## Extrait retenu
--

La tête de liste d’Ennahdha pour les Municipales à Tunis, Souad Abderrahim, ne cesse de susciter la polémique depuis la victoire de sa liste aux dernières élections. C’est dire que plusieurs voix se sont élevées contre sa désignation en tant que « Cheikh de la Médina », poste très symbolique et très convoité.
A commencer par le dirigeant au sein de Nidaa Tounes, Foued Bouslama qui a estimé que le fait que Souad Abderrahim soit une femme ne lui permet pas d’occuper ce « poste d’hommes », allant jusqu’à avancer l’argument religieux pour démontrer « son incapacité à remplir toutes les tâches qui lui seront confiés ».
L’artiste Raja Farhat, quant à lui, a considéré que Souad Abderrahim ne peut être « Cheikh de la Médina », puisqu’elle n’est pas tunisoise, assurant que c’est la tradition qui le veut.
Pour plusieurs autres universitaires et intellectuels, la position exprimée, auparavant, par Souad Abderrahim, et méprisant les mères célibataires, a constitué une barrière entre eux et la candidate d’Ennahdha. Et bien qu’elle soit revenue sur cette position, lors de son passage chez Myriam Belkadhi, son avis mitigé sur l’égalité successorale n’a pas joué en sa faveur. Souad Abderrahim n’a pas réussi, selon eux, à se débarrasser de l’étiquette du parti conservateur au fort référentiel religieux.
Cela dit, depuis la proclamation des résultats, Nidaa Tounes n’a d’yeux que pour le poste de « Cheikh de la Médina ». Le jeu des alliances sera donc primordial pour Nidaa Tounes, classé deuxième, afin de permettre à son candidat Kamel Idir d’accéder à ce poste tant convoité.

--

## Exercice A
D'après l'extrait, qui est le candidat de Nidaa Tounes au poste de « Cheikh de la Médina » ?
## Exercice B
Expliquez, à partir de l'extrait, pourquoi Raja Farhat juge que Souad Abderrahim ne peut pas devenir « Cheikh de la Médina ».
## Exercice C
Recopiez le passage de l'extrait compris entre « Pour plusieurs autres » et « poste tant convoité. », inclus.

## Matériel fourni

--

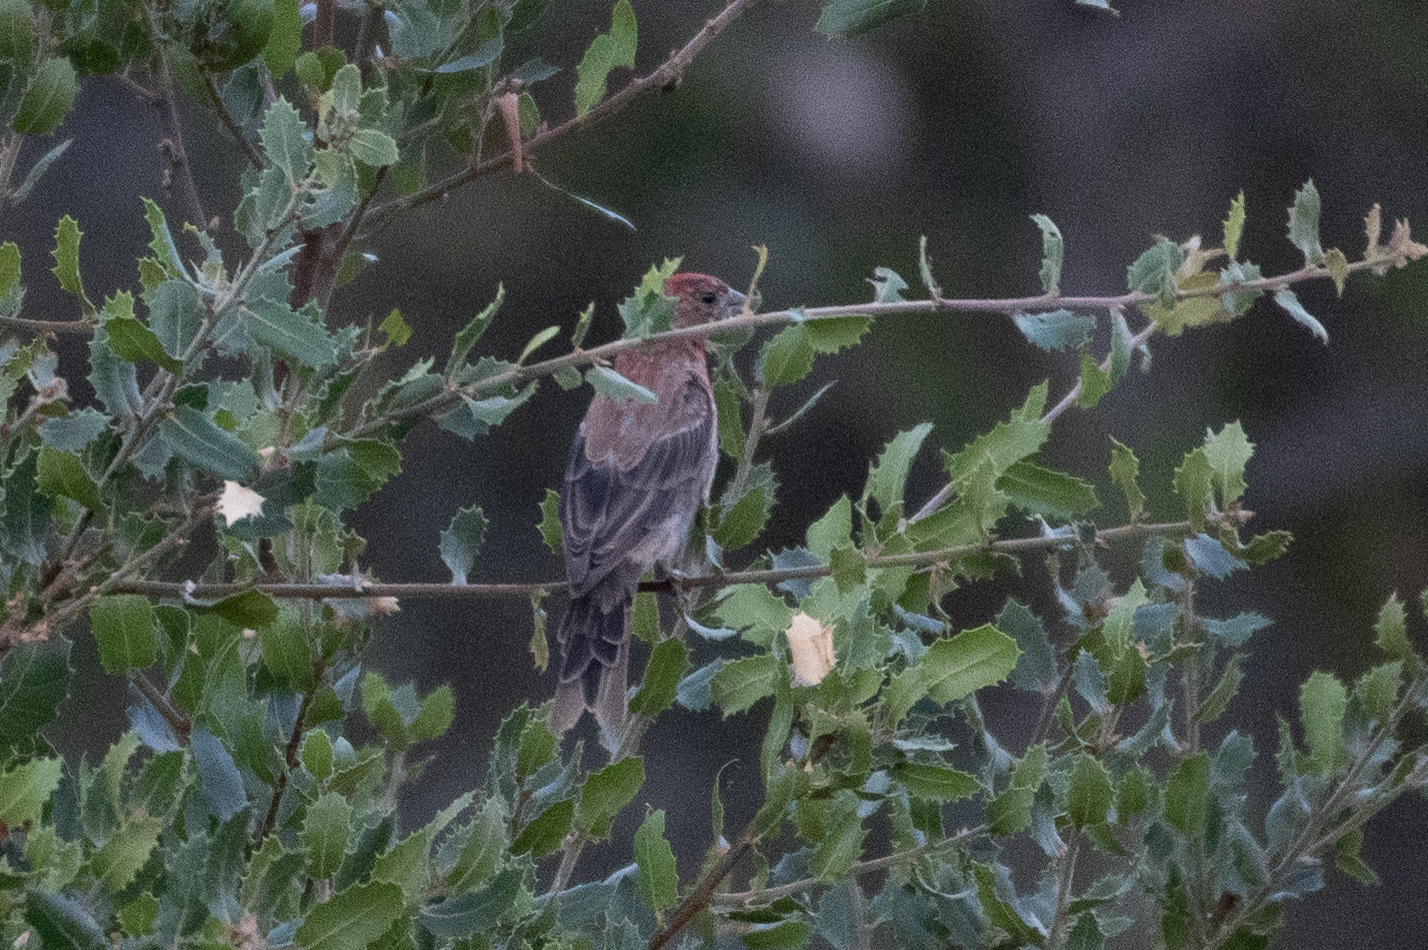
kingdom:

--

## Zone de réponse A
Kamel Idir.

## Zone de réponse B
Selon Raja Farhat, Souad Abderrahim n'est pas tunisoise. Or, d'après lui, la tradition exige que ce poste revienne à une personne de Tunis.

## Zone de réponse C
Pour plusieurs autres universitaires et intellectuels, la position exprimée, auparavant, par Souad Abderrahim, et méprisant les mères célibataires, a constitué une barrière entre eux et la candidate d’Ennahdha. Et bien qu’elle soit revenue sur cette position, lors de son passage chez Myriam Belkadhi, son avis mitigé sur l’égalité successorale n’a pas joué en sa faveur. Souad Abderrahim n’a pas réussi, selon eux, à se débarrasser de l’étiquette du parti conservateur au fort référentiel religieux.
Cela dit, depuis la proclamation des résultats, Nidaa Tounes n’a d’yeux que pour le poste de « Cheikh de la Médina ». Le jeu des alliances sera donc primordial pour Nidaa Tounes, classé deuxième, afin de permettre à son candidat Kamel Idir d’accéder à ce poste tant convoité.